I read this QA which proves formula (I didn't dig into Euler's proof which uses 3 assumed theorems for point 40 to 42): $$ e-2 = 0+\cfrac1{1+\cfrac1{2 + p}} = 0+\cfrac1{1+\cfrac1{2 + \cfrac2{3 + \cfrac3{4 + \cfrac4{5 + \cfrac5{6 + \cfrac6{7 + \cfrac7{\cdots}}}}}}}} $$
OEIS referred to in mathworld gives: $$ e-2 = 0+\cfrac1{1+\cfrac1{2+\cfrac1{1+\cfrac1{1+\cfrac1{4+\ldots}}}}} $$
The paper referred to in OEIS proves using convergent. I can understand the proof assuming we know the recurrence relation for convergents which I didn't dig into its proof by the paper reference 4.

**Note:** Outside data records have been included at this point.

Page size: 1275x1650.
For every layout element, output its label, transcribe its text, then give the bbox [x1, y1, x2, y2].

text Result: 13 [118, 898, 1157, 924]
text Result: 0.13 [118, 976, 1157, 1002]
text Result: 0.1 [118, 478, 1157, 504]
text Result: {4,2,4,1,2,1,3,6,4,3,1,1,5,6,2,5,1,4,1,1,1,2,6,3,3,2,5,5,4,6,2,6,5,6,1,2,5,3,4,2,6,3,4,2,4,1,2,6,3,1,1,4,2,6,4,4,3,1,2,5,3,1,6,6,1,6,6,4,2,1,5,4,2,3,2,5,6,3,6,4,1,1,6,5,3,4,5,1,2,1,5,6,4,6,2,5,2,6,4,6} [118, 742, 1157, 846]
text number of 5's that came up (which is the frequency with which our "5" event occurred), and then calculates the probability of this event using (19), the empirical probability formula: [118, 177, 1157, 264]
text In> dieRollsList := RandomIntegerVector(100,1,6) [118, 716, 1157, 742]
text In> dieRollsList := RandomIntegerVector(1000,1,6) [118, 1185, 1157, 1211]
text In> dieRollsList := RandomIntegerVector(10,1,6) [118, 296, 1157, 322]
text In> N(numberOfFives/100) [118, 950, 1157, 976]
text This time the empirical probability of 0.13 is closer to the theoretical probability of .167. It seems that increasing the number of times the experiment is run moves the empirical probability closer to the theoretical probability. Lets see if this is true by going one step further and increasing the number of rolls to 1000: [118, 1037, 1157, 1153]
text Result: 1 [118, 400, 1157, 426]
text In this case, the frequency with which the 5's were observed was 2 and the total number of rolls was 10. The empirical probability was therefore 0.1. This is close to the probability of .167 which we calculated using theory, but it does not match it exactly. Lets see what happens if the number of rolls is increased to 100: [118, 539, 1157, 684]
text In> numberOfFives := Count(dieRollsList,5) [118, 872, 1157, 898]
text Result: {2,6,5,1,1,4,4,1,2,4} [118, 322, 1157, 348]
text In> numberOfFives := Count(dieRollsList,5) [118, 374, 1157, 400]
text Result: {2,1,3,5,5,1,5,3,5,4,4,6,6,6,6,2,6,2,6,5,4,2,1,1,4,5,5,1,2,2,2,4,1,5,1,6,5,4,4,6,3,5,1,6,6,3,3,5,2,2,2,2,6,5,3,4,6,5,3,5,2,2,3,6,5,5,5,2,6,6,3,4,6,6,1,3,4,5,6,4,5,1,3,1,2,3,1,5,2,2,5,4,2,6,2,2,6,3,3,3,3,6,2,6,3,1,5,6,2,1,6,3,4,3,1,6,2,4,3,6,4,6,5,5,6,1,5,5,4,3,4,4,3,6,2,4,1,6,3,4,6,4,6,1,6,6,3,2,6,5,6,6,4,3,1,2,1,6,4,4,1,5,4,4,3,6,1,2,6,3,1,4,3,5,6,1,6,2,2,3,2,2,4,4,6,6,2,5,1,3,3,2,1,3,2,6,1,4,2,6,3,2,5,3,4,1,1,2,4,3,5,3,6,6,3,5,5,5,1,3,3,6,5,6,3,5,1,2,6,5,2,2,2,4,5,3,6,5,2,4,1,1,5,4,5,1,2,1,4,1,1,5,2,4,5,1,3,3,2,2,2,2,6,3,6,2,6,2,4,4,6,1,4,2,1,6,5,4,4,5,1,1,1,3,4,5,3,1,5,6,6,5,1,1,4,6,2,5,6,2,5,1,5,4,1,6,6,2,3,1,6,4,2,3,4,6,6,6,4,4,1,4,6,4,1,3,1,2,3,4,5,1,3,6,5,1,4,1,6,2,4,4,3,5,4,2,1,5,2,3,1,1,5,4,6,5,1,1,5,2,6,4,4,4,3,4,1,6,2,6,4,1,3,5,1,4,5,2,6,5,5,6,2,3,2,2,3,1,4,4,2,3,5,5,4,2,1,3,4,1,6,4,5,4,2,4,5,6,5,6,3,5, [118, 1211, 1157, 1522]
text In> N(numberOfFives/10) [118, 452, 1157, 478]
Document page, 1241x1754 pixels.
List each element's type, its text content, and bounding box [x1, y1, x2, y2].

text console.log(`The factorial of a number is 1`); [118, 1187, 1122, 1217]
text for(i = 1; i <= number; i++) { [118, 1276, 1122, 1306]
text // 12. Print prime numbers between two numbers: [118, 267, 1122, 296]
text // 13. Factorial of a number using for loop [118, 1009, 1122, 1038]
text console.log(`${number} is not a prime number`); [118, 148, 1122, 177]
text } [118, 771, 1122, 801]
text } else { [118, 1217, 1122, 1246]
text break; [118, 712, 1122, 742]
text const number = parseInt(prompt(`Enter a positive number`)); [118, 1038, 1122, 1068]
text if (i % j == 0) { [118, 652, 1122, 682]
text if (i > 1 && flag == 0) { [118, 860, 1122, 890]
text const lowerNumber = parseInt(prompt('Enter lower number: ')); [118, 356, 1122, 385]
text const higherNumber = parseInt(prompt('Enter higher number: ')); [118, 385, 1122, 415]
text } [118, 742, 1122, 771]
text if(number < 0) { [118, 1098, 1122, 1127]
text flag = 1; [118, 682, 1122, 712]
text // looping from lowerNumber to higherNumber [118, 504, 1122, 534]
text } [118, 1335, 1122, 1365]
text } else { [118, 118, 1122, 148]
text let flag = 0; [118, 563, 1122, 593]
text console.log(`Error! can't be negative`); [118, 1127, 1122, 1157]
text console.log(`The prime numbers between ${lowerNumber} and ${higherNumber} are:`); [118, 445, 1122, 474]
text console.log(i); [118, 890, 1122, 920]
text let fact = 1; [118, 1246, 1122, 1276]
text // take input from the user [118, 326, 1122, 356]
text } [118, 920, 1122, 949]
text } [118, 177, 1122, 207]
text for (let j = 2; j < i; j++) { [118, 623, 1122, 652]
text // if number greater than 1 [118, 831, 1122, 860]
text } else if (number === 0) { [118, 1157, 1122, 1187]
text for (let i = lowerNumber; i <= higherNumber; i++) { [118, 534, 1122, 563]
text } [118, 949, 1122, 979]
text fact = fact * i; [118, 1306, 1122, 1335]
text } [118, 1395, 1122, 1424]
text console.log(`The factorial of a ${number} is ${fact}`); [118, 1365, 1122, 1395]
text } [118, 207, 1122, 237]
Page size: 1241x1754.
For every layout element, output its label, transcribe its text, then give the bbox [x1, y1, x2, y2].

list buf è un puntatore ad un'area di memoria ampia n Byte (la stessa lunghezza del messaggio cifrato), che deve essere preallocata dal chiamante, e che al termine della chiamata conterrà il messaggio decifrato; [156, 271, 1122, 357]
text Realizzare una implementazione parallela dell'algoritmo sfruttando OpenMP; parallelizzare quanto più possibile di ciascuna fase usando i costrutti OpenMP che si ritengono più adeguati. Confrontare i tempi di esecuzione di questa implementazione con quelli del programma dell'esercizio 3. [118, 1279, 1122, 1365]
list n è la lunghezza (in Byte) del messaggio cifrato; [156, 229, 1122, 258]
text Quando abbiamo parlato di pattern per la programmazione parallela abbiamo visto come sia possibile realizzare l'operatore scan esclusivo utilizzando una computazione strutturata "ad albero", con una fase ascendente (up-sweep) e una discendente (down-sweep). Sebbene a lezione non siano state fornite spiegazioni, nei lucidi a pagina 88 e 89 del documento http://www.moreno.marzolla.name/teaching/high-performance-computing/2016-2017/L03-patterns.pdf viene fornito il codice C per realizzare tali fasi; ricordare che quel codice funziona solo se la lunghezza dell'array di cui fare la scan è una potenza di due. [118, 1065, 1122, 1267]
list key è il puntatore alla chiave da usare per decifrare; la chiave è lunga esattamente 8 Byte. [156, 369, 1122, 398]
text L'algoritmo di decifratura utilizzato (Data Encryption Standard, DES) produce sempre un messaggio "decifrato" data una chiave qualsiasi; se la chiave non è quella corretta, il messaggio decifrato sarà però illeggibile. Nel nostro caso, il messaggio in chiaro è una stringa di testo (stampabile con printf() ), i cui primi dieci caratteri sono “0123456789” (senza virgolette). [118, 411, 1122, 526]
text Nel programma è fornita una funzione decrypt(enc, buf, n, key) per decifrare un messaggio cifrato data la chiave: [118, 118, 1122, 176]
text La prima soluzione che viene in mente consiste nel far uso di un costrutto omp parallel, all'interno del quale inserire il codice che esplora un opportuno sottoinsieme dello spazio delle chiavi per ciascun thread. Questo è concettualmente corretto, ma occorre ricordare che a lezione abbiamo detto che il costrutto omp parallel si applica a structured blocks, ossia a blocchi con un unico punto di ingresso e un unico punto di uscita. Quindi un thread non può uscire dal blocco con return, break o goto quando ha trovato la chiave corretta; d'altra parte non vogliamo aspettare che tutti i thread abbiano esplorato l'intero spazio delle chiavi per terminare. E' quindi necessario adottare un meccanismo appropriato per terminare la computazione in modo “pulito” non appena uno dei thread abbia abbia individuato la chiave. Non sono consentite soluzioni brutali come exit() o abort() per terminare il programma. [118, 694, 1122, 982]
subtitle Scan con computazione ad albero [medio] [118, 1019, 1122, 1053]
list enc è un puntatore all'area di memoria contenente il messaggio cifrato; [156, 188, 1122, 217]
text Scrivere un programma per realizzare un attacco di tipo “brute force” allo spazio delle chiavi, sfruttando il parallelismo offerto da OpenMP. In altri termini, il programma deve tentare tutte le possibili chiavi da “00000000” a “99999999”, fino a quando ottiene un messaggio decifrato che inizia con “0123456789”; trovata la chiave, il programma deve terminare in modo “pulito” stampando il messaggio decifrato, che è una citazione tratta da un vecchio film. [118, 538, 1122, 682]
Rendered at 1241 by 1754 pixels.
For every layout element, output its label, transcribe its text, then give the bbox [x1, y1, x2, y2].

I tried to prove the 2nd is equal to the 1st by simplifying $p$ using division to $$ \cfrac1{1+k}=\cfrac1{1+\cfrac1{2} + \cfrac{\cfrac3{2}}{4 + \cfrac4{5 + \cfrac5{6 + \cfrac6{7 + \cfrac7{\cdots}}}}}} $$ can't be easily simplified due to $k$ can't be easily simplified.
Is there one elegant to prove these 2 continued fractions are equal without using $e-2$ as the medium?